The Arts Exchange occupies the grand baking room inside a former turn-of-the-century bank building on Mamaroneck Avenue. It is full of interesting niches, an upper gallery, massive windows, and the original round banking vault. In its day, the building was the tallest “skyscraper” in White Plains.
“Usually I work with videos projected onto walls. This was the first time I worked on the floor,” Gartz said.
The main floor installation, titled “Morgana Plains, New York City ghosts I,” actually looks different from various vantage points inside the building. With the benefit of height and a head-on perspective, its images are most clear when viewed from the upper gallery. However, up close on the ground, a viewer’s first encounter can actually be slightly disorienting.

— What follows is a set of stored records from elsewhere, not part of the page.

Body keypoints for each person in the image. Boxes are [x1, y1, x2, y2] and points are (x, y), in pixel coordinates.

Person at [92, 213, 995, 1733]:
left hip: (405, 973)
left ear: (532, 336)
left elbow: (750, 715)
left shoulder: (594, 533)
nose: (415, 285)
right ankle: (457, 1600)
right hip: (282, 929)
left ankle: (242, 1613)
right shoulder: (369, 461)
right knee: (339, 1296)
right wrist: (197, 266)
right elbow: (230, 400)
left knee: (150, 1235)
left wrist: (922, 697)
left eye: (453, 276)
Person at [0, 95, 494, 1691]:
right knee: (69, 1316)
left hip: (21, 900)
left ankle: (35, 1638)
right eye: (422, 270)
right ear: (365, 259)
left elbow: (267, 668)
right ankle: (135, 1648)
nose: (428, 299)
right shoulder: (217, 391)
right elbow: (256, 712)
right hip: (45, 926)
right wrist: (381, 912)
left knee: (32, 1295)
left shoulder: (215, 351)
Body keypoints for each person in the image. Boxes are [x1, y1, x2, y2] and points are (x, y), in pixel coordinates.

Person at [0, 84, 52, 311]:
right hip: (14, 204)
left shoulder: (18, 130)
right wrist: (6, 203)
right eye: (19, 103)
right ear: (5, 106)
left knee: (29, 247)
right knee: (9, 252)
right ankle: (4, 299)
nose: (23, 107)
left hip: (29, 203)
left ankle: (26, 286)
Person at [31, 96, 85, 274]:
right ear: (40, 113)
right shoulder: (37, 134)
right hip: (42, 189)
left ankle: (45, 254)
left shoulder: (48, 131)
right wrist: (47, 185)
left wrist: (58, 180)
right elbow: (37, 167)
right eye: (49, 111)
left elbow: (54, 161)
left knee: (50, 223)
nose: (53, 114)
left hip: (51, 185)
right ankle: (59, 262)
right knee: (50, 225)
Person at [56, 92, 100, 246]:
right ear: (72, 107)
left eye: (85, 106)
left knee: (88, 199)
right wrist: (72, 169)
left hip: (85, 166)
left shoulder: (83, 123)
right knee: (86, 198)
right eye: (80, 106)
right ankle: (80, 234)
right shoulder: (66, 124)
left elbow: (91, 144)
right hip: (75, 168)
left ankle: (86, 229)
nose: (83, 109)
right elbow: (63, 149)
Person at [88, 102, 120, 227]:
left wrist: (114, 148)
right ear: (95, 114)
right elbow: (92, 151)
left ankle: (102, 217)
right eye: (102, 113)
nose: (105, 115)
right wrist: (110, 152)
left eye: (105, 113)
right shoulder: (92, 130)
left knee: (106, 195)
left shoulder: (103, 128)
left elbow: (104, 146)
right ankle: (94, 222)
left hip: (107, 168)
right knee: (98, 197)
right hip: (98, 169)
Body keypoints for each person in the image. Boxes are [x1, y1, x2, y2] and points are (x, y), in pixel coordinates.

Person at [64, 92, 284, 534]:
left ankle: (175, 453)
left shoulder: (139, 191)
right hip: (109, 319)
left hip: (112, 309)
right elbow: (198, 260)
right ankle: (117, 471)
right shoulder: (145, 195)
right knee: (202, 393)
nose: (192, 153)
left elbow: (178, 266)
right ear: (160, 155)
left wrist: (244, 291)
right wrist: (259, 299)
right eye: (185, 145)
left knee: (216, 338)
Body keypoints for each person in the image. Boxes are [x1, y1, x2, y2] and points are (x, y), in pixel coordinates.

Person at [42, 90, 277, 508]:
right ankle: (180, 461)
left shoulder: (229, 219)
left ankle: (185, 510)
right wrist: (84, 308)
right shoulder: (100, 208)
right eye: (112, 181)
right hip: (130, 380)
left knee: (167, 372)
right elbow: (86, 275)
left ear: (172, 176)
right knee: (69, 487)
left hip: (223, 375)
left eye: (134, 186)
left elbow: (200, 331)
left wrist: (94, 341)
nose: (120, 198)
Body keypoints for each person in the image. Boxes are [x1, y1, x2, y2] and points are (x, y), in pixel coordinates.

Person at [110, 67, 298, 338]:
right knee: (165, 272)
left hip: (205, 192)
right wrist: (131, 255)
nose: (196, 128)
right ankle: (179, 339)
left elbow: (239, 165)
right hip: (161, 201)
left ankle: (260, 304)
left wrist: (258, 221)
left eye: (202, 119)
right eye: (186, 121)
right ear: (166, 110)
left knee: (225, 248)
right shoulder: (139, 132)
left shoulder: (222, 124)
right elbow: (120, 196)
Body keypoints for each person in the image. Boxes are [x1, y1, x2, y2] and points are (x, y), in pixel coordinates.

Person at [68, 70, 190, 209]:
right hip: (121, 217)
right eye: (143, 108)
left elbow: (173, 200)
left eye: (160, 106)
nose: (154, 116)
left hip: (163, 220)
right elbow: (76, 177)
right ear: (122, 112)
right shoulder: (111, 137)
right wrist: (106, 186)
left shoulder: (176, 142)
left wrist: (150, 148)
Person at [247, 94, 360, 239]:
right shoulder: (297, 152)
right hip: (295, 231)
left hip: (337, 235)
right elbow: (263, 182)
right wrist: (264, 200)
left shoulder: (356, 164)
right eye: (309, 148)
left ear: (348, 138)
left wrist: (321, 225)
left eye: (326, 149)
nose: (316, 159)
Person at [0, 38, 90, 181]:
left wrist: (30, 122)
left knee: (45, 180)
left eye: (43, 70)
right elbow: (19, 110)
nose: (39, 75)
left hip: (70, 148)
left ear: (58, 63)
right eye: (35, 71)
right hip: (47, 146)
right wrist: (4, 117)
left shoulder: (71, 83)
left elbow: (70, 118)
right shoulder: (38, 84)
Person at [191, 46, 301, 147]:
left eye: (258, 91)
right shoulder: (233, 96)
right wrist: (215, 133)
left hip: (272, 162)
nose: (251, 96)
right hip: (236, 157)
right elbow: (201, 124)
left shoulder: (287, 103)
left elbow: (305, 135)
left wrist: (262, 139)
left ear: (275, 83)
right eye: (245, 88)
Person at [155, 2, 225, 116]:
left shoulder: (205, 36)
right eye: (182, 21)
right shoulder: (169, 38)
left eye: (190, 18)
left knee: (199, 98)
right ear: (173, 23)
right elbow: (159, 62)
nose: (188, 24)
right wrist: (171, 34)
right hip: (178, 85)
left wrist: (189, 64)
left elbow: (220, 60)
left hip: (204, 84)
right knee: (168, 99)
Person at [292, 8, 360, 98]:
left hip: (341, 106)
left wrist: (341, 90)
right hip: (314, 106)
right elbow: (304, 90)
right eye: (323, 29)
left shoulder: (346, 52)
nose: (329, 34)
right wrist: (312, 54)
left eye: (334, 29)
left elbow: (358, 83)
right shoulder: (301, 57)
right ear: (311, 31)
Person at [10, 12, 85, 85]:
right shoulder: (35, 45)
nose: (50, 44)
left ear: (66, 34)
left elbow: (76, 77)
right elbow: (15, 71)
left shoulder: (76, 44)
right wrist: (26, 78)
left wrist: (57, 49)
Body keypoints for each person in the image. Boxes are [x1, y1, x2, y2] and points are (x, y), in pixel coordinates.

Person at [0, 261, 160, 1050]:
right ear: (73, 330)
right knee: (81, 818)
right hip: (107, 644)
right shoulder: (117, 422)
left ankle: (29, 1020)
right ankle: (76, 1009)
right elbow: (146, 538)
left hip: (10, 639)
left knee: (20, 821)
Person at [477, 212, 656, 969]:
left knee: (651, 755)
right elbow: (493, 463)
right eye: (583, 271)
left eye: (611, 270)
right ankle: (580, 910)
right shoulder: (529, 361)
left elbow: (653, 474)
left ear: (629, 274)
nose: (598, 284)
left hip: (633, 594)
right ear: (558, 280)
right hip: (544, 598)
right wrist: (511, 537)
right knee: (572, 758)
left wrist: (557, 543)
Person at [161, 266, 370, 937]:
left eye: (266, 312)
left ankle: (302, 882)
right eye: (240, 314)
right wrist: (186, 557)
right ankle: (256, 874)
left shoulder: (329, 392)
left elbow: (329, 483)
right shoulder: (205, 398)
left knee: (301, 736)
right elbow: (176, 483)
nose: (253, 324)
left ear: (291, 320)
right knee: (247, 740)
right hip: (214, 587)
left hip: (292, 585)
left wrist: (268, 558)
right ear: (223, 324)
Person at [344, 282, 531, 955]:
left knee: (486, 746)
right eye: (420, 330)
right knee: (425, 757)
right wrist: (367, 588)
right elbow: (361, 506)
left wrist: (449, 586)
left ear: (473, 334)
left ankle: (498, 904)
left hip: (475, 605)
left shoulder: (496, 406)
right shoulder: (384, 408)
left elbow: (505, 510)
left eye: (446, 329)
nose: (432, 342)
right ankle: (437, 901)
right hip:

But this contrast fits the topic, underscoring that a city can be dizzying at first. Also the downward perspective from the upper gallery not only figuratively suggests an omnipotent perspective of knowledge; but it also, quite literally, imitates a view from a skyscraper window.
Because the building has niches and spaces outside the reach of the main video installation, Gartz has created four other related installations. “From silver to gold,” a diptych of contrasting slides from New York City, Westchester, and the Netherlands occupies a side gallery on the main floor. “It’s full of stars, collage,” a collection of manipulated black and white Xeroxes, is mounted inside the former banking vault in the main gallery. On the second floor, “Morgana Plains, water in the sky I” overlaps three slide projections and two video projections to extend the comparison of New York and White Plains. Finally, “Red Light, Poses I” is a DVD loop of the artist’s leotard-clothed body in a variety of provocative poses, bathed by red light.
“I put this [Red Light, Poses I”] inside a window niche with the red light to be ironic about the stereotypes people have when they think of Amsterdam and Holland – and how the red light district always comes up,” Gartz laughed. “But seriously, it is also about being an artist and the way we reveal our inner selves and outer selves in our work.”